23 Kasım 2024 Cumartesi

Otluca'da katledilen 5 çoban için adalet istendi

İHD Hakkari Şubesi ve kayıp yakınları, 24 Ağustos 1996'da Otluca'daki asker baskınında gözaltına alındıktan sonra kaybedilip katledilen 5 çoban için adalet istedi.

İnsan Hakları Derneği (İHD) Hakkari Şubesi ve kayıp yakınları, eylemlerinin 143. haftasında Yüksekova'da bulunan Sanat Sokağında yan yana geldi.

Gözaltında kaybedilenler ve faili meçhul cinayetlerle katledilenlerin fotoğraflarının taşındığı eylemde, 24 Ağustos 1996'da Yüksekova'nın Otluca köyüne düzenlenen operasyonda askerler tarafından gözaltına alındıktan sonra kendilerinden haber alınamayan 5 çobanın akıbeti soruldu.

Tüm başvurulara rağmen çobanların akıbetine dair herhangi bir bilgiye ulaşılmadığını ifade eden Pınar Zengin, şöyle devam etti: "Çobanların akıbetine dair yapılan hiçbir başvuruya cevap verilmediği bahisle aileler Hakkari Valiliğine başvurdu. Valilik yazısında cevap olarak ‘bahse konu çobanların gözaltına alınmadığı, kendi düşüncelerine göre PKK'ye katılımda bulunduklarını' dile getirdi. Aile bireyleri ilgili tarihlerde Hakkari'de görev yapan üst rütbeli bir askeri personelin Susurluk Komisyonu tarafından dinlenildiğini ve birçok yasa dışı eylem açısından komisyona ifadeler verdiğini medyadan öğrendi. Avukatları aracılığı ile komisyona başvuran aileler üst rütbeli askeri personel H.O'nun dinlenmesini talep etti. H.O, 26 ağustos 1996 yılında gözaltına alınan çobanların tamamının askeri personelce katledildiğini itiraf etti. Fakat bu itiraflara rağmen cezasızlık politikası devreye girdi ve açılan davada bir ilerleme kaydedilemedi."

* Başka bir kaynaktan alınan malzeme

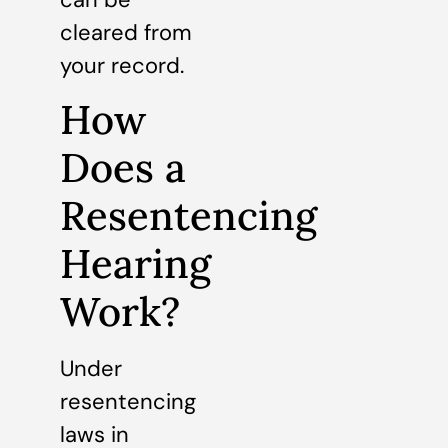
cleared from
your record.
How
Does a
Resentencing
Hearing
Work?
Under
resentencing
laws in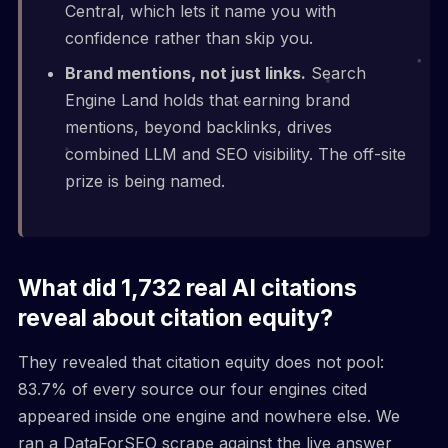
Central, which lets it name you with
confidence rather than skip you.
Brand mentions, not just links.
Search
Engine Land holds that earning brand
mentions, beyond backlinks, drives
combined LLM and SEO visibility. The off-site
prize is being named.
What did 1,732 real AI citations
reveal about citation equity?
They revealed that citation equity does not pool:
83.7% of every source our four engines cited
appeared inside one engine and nowhere else. We
ran a DataForSEO scrape against the live answer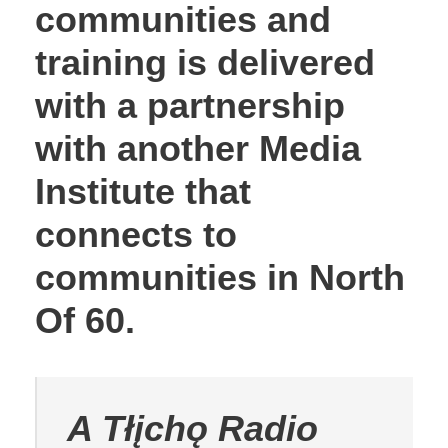
communities and
training is delivered
with a partnership
with another Media
Institute that
connects to
communities in North
Of 60.
A Tłįchǫ Radio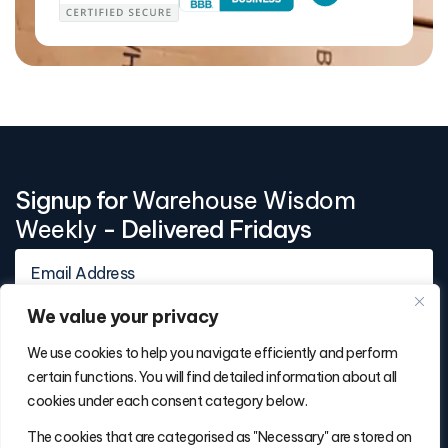
Signup for
Warehouse Wisdom
Weekly
- Delivered Fridays
We value your privacy
We use cookies to help you navigate efficiently and perform
certain functions. You will find detailed information about all
cookies under each consent category below.
Contact Info
The cookies that are categorised as "Necessary" are stored on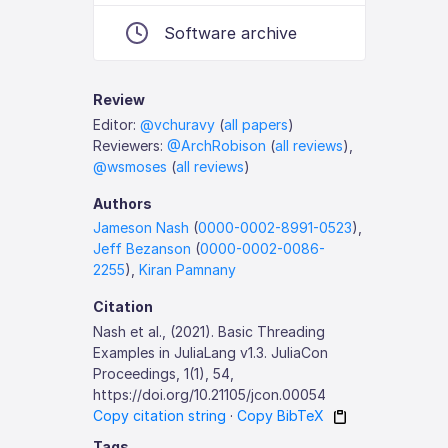
Software archive
Review
Editor:
@vchuravy
(
all papers
)
Reviewers:
@ArchRobison
(
all reviews
),
@wsmoses
(
all reviews
)
Authors
Jameson Nash
(
0000-0002-8991-0523
),
Jeff Bezanson
(
0000-0002-0086-
2255
),
Kiran Pamnany
Citation
Nash et al., (2021). Basic Threading
Examples in JuliaLang v1.3. JuliaCon
Proceedings, 1(1), 54,
https://doi.org/10.21105/jcon.00054
Copy citation string
·
Copy BibTeX
Tags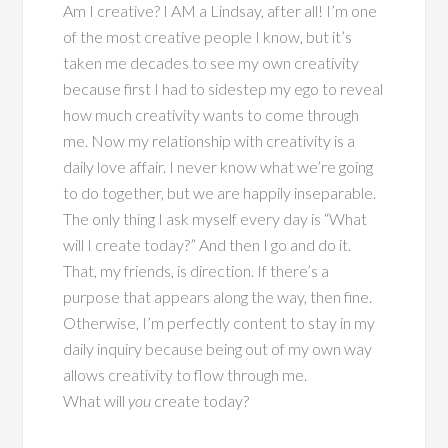
Am I creative? I AM a Lindsay, after all! I’m one
of the most creative people I know, but it’s
taken me decades to see my own creativity
because first I had to sidestep my ego to reveal
how much creativity wants to come through
me. Now my relationship with creativity is a
daily love affair. I never know what we’re going
to do together, but we are happily inseparable.
The only thing I ask myself every day is “What
will I create today?” And then I go and do it.
That, my friends, is direction. If there’s a
purpose that appears along the way, then fine.
Otherwise, I’m perfectly content to stay in my
daily inquiry because being out of my own way
allows creativity to flow through me.
What will
you
create today?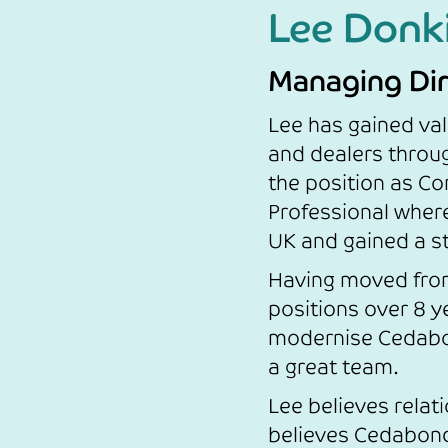
Lee Donk
Managing Dir
Lee has gained val
and dealers throug
the position as Co
Professional wher
UK and gained a s
Having moved from
positions over 8 ye
modernise Cedabon
a great team.
Lee believes relat
believes Cedabond i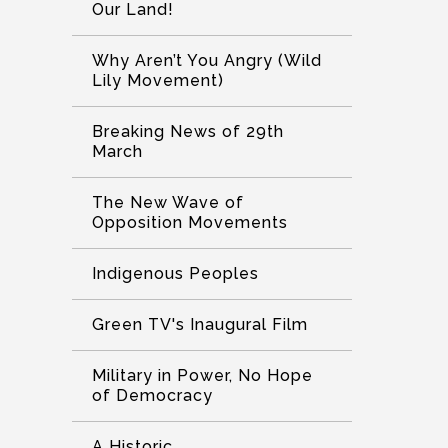
Our Land!
Why Aren’t You Angry (Wild
Lily Movement)
Breaking News of 29th
March
The New Wave of
Opposition Movements
Indigenous Peoples
Green TV's Inaugural Film
Military in Power, No Hope
of Democracy
A Historic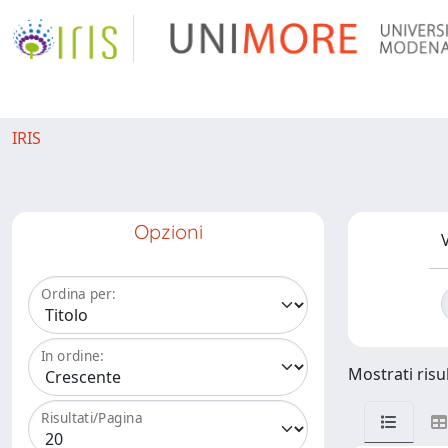
IRIS
Opzioni
V
Ordina per:
In ordine:
Mostrati risul
Risultati/Pagina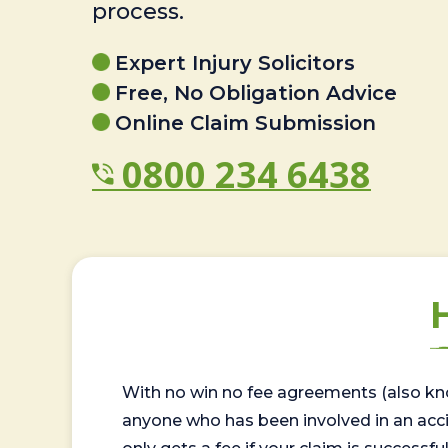
process.
Expert Injury Solicitors
Free, No Obligation Advice
Online Claim Submission
0800 234 6438
With no win no fee agreements (also kno
anyone who has been involved in an accide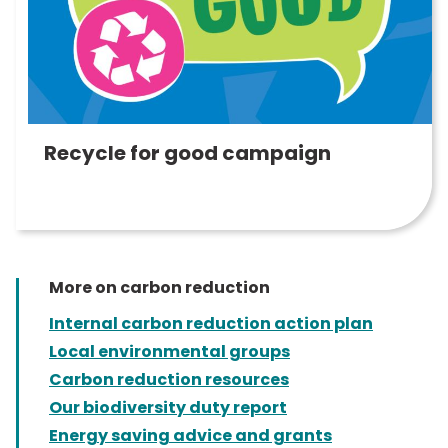
Recycle for good campaign
More on carbon reduction
Internal carbon reduction action plan
Local environmental groups
Carbon reduction resources
Our biodiversity duty report
Energy saving advice and grants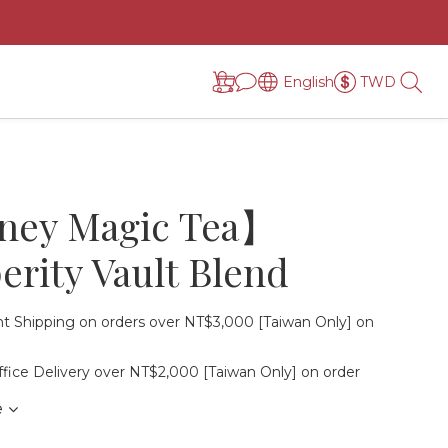
English
TWD
ey Magic Tea】
erity Vault Blend
t Shipping on orders over NT$3,000 [Taiwan Only] on
fice Delivery over NT$2,000 [Taiwan Only] on order
e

AİHM TÜRKİYE'Yİ MAHKUM ETTİ
Yürütülen soruşturmalarda herhangi bir ilerleme sağlanamaması üzerine çobanların ailelerinin 2004'te AİHM'e başvurduğunu aktaran Zengin, Türkiye'nin AİHM tarafından mahkum edildiğini belirtti. Ailelere tazminat ödenmesinin kararlaştırıldığını belirten Zengin, "Böylelikle Türkiye yargısının sümen altı etmeye çalıştığı ‘Otluca köyü katliamı' dosyasında gerçekler uluslararası yargılama ile gün yüzüne çıktı. Yargı eli ile örülmeye çalışılan cezasızlık duvarı bu ülkede insan hakları alanının en büyük düşmanıdır. Yasalar bir çerçeveye bağlıdır ve insan yaşamının en kutsal kuram olduğu dünyada hiçbir ahlaki ve kanuni etik taşımayan uygulamalar ile yaşam hakkının kutsallığını hiçe sayan zihniyeti, mücadelemiz ile yerle bir edeceğiz. Hakkari Otluca köyünde kaybedilen 5 insanımızın akıbeti açıklansın, sorumlular yargılansın" ifadelerini kullandı.

Açıklama, oturma eylemiyle son buldu.